Wildflowers at Windmill
Tammy enjoying the meadow
The other side of the path we have our perennial meadow. Volunteers have been working on this area for months to get it into this wonderful state. Part of the area was being taken over by Ground Elder which had to be removed. This was replaced with a variety of plants, many of which which Tammy has grown herself. Also a different seed mix. The most successful this year seem to be the Phacelia, which are actually native to the Americas. Tammy is using this species to determine the drainage of the meadow. These have been attracting a lot of bees:
Because it is a perennial meadow it has been possible to grow plants that flower through the spring into the summer. Starting with Cowslips, Bluebells and of course the favourite early pollinator, the humble Dandelion. Some plants like the Dandelion will self seed, while others need to be planted and encouraged by clearing things like Ground Elder, which smother them. Some of the plants that can be found in the perennial meadow are: Ladies Bedstraw, Campions, Ragged Robin, Poppies, Yarrow, Knapweed, Meadow Cranesbill, Salad Burnett, Agrimony, Vetch, Poppies, Ox Eye Daisy, Corn Marigold, Cornflower and Corn Chamomile. We also planted Yellow Rattle, which is supposed to suppress the grass growth and so increase the amount of flowers. Unfortunately this hasn't shown it's face yet. Importantly, we have planted Nottingham Catch Fly, a species of Silene, which Tammy is planting as part of a local conservation project. Apparently they used to grow on Nottingham Castle walls before the restoration work took place. Catch Fly have a strong perfume and attract night insects, so are really important for encouraging bats. Each flower only stays open for three nights to prevent self fertilisation. Ragged Robin is also a species which is becoming rare. Notts wildlife are encouraging people like us to grow them. We are still adding new plants to the meadow and are currently sewing Viper's Bugloss seeds. I know them from the chalk downlands where I grew up, but apparently they also like disturbed ground, so should do well at Windmill. Also, unusually for the area, our soil is alkaline.

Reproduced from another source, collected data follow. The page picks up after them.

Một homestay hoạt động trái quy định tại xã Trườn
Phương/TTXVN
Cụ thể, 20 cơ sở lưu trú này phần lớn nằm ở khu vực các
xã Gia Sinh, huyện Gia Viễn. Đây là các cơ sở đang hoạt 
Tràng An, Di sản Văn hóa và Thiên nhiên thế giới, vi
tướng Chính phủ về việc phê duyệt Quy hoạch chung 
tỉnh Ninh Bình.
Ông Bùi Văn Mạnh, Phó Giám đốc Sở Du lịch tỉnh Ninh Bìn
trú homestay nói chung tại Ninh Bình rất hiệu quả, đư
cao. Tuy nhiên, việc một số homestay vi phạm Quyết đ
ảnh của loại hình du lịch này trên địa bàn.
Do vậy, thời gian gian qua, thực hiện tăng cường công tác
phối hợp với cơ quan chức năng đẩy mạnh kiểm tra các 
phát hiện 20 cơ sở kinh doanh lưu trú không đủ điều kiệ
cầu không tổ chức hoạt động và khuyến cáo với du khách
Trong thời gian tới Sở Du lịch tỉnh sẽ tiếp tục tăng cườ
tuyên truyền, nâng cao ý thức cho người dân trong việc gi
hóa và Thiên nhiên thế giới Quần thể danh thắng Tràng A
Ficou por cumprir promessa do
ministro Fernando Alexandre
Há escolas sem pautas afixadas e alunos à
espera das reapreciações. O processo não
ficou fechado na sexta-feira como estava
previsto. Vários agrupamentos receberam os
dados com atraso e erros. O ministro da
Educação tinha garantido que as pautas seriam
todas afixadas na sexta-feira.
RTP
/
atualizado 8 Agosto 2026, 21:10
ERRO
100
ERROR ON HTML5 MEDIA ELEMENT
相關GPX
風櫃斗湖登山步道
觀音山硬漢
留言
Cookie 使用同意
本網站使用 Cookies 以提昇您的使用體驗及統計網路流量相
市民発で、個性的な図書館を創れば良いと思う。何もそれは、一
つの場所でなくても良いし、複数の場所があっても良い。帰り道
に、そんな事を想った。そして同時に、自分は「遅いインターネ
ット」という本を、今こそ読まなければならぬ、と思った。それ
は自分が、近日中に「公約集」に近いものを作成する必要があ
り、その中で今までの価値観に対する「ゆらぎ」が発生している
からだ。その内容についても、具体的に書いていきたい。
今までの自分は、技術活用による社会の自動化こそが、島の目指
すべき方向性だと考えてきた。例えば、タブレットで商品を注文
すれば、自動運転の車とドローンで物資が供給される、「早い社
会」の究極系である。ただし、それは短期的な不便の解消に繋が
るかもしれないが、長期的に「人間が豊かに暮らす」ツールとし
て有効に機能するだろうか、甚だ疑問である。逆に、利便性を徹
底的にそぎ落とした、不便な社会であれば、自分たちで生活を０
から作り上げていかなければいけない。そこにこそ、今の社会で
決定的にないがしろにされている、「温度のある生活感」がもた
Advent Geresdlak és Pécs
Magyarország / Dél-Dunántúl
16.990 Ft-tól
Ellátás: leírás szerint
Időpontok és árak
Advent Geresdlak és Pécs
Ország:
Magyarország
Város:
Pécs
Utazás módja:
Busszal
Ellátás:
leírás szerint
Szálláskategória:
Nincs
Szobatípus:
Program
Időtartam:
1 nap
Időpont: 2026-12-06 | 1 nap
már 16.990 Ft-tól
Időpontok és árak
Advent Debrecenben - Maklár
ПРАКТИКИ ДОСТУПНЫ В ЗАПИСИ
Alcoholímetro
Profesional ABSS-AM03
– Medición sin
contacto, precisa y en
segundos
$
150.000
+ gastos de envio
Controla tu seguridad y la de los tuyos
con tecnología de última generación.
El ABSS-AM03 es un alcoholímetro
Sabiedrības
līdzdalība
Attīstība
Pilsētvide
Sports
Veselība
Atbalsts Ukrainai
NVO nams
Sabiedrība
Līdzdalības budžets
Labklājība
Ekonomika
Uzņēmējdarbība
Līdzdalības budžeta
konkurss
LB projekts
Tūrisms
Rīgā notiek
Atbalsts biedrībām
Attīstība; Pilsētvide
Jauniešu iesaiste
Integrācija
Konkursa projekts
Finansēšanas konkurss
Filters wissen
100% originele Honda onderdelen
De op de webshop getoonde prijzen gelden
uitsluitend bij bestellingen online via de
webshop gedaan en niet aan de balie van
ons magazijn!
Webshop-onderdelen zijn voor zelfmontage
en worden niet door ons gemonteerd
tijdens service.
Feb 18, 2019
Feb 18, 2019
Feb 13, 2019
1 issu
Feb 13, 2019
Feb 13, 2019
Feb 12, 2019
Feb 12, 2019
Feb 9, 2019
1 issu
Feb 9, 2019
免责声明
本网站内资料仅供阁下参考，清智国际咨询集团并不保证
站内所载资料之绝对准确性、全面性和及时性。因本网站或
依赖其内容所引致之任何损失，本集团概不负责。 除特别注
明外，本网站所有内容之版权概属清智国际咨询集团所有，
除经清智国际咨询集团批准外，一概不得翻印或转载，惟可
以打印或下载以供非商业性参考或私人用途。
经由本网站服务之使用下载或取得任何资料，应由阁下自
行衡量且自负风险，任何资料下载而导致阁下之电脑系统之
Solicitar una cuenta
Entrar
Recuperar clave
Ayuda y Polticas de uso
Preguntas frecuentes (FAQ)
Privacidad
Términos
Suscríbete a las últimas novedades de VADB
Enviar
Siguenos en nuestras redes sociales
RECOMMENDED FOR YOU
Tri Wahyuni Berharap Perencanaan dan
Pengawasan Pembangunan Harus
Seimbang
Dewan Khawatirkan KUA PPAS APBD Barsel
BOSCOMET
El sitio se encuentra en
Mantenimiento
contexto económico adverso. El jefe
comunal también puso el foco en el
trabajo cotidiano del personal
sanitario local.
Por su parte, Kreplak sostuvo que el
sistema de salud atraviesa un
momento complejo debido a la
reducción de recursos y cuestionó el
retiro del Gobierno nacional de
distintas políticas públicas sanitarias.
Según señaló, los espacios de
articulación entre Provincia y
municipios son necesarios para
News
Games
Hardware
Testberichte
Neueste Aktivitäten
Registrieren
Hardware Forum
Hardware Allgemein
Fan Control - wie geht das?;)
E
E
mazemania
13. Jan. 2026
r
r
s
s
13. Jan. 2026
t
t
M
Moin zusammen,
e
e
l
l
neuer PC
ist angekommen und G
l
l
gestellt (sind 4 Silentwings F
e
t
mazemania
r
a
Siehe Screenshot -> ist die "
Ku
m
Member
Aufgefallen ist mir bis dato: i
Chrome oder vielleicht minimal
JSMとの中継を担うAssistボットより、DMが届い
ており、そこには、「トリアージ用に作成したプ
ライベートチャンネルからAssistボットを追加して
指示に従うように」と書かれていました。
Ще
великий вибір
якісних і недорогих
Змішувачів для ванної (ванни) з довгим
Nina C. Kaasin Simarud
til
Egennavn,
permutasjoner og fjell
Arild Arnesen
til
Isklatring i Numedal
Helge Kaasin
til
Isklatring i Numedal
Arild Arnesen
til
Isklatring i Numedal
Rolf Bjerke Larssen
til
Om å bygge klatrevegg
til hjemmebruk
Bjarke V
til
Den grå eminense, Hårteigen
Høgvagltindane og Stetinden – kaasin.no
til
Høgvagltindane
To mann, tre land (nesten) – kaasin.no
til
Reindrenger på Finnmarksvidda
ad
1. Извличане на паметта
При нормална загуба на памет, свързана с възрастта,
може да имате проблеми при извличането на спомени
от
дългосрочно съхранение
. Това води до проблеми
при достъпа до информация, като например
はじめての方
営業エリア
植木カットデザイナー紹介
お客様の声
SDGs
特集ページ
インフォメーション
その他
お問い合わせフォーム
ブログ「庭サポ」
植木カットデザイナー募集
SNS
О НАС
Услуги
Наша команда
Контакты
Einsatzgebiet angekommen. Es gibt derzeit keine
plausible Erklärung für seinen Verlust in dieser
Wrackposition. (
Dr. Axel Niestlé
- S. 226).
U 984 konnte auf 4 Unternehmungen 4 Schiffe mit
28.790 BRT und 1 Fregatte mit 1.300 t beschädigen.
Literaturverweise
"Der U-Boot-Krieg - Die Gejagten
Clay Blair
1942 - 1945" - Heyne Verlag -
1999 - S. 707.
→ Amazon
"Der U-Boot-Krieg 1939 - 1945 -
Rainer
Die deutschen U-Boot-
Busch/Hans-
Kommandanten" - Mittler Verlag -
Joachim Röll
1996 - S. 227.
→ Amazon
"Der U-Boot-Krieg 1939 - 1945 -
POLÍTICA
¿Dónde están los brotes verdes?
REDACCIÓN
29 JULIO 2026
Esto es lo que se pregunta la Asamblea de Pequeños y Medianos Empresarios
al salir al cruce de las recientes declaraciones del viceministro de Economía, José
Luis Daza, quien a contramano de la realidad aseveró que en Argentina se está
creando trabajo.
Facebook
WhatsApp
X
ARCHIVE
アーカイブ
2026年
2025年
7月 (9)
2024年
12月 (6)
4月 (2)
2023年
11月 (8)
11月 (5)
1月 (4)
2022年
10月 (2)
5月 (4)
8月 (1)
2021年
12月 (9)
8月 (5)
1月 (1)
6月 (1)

Digging the Wildlife Pond and Bog Garden
As you may be aware, we now rent the next allotment, which is extremely wet, in contrast to the first plot. Notts Fire Brigade have kindly dug us a wildlife pond and an area for a bog garden. There are already three large Poplar trees next to the bog area. We will begin working on the pond and bog garden soon and the surrounding ground, which is wet and partially shaded. The plan is that the pond will add some extra drainage. We will be combining food and flowering plants. Also making sure that we add species that are important for bio-diversity. This will be a great opportunity for us to include some wetland plants, such as reeds and irises, as well as less common species. Of course we are hoping to attract frogs and newts, if the ducks let them survive. It should also attract insects, so provide a good environment for bats and other animals.